Siuslaw Pioneer Museum
- Formation: June 4, 1974; 51 years ago
- Founded at: Florence, Oregon
- Legal status: Non-profit 501(c)3 educational and archival organization
- Headquarters: 278 Maple Street Florence, Oregon
- Website: siuslawpioneermuseum.com

= Siuslaw Pioneer Museum =

American history museum

The Siuslaw Pioneer Museum documents the local history of the Siuslaw Region and Florence, Oregon, from times of indigenous peoples preceding White settlement in the late 1800's to the present.

== Description ==
The museum is a 501(c)(3) non-profit focused on the Siuslaw region, with the stated mission, "The Siuslaw Pioneer Museum is an educational and repository facility that demonstrates the history, the vision, the vitality, and the values and culture of the peoples of the Siuslaw Valley and coastal region."

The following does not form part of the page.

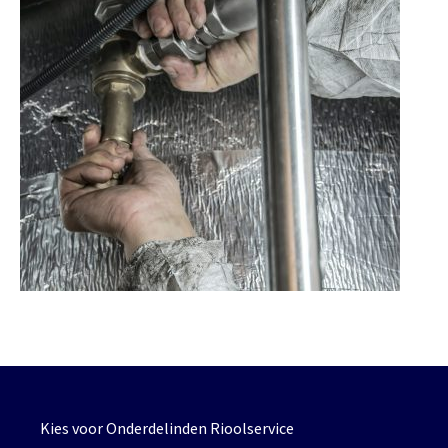
Kies voor Onderdelinden Rioolservice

Museum artifacts include "items brought across the Oregon and Applegate Trails, prized pieces from local first-nations people, industry and household implements from the 1800's, and archives of directories, yearbooks, and newspapers". The Museum also has bone fragments of the November 1970 exploding whale, called "Florence's most infamous moment" by local press.

== History ==
The Siuslaw Pioneer Association, formed in 1920, began to discuss establishing a museum as early as 1946. The Association finally formed the Siuslaw Pioneer Museum Association in 1969, and it received a donation from the City of Florence of $5,000 toward the purchase of property for the museum, to be used within five years. After several years of successful fund-raising, in 1973 the museum association presented four potential properties to the Siuslaw Pioneer Association, which approved the property of the former Lutheran Church of Glenada, located a mile south of the Siuslaw River Bridge. The Museum dedication in that building took place June 15, 1974.

In 1975, with grant support from the American Revolution Bicentennial Commission of Oregon, poet Kim Stafford began the Museum's Oral History Project. He interviewed locals, making cassette tapes that were maintained by the Siuslaw Pioneer Museum. Museum volunteers conducted additional interviews, growing the collection to more than 200 cassette tapes. According to Museum librarian Pearl Campbell, by 2002 the collection included "individual files on 768 Siuslaw Valley families and hundreds of subjects such as area shipwrecks. Museum patrons can read letters written by early pioneers, view old pictures, check census data, read transcripts of interviews with old-timers, peruse records of 11 area cemeteries, and browse through 1,100 books." These tapes were converted to CDs beginning in 2022, and a complete set presented to the Siuslaw Public Library in January 2023.

By June 2005, the Resurrection Lutheran Church agreed to buy the building south of the Siuslaw River Bridge, and the Museum relocated to the 1905 Callison building, which was once Florence Elementary School, in Florence's Old Town. Board president Del Phelps estimated the move could quadruple the museum's attendance in the new location, as visits had lagged because of its isolated location south of Florence.

In 2022, the Siuslaw Pioneer Museum Board raised $88,000 for a fire suppression system to protect the museum's artifacts.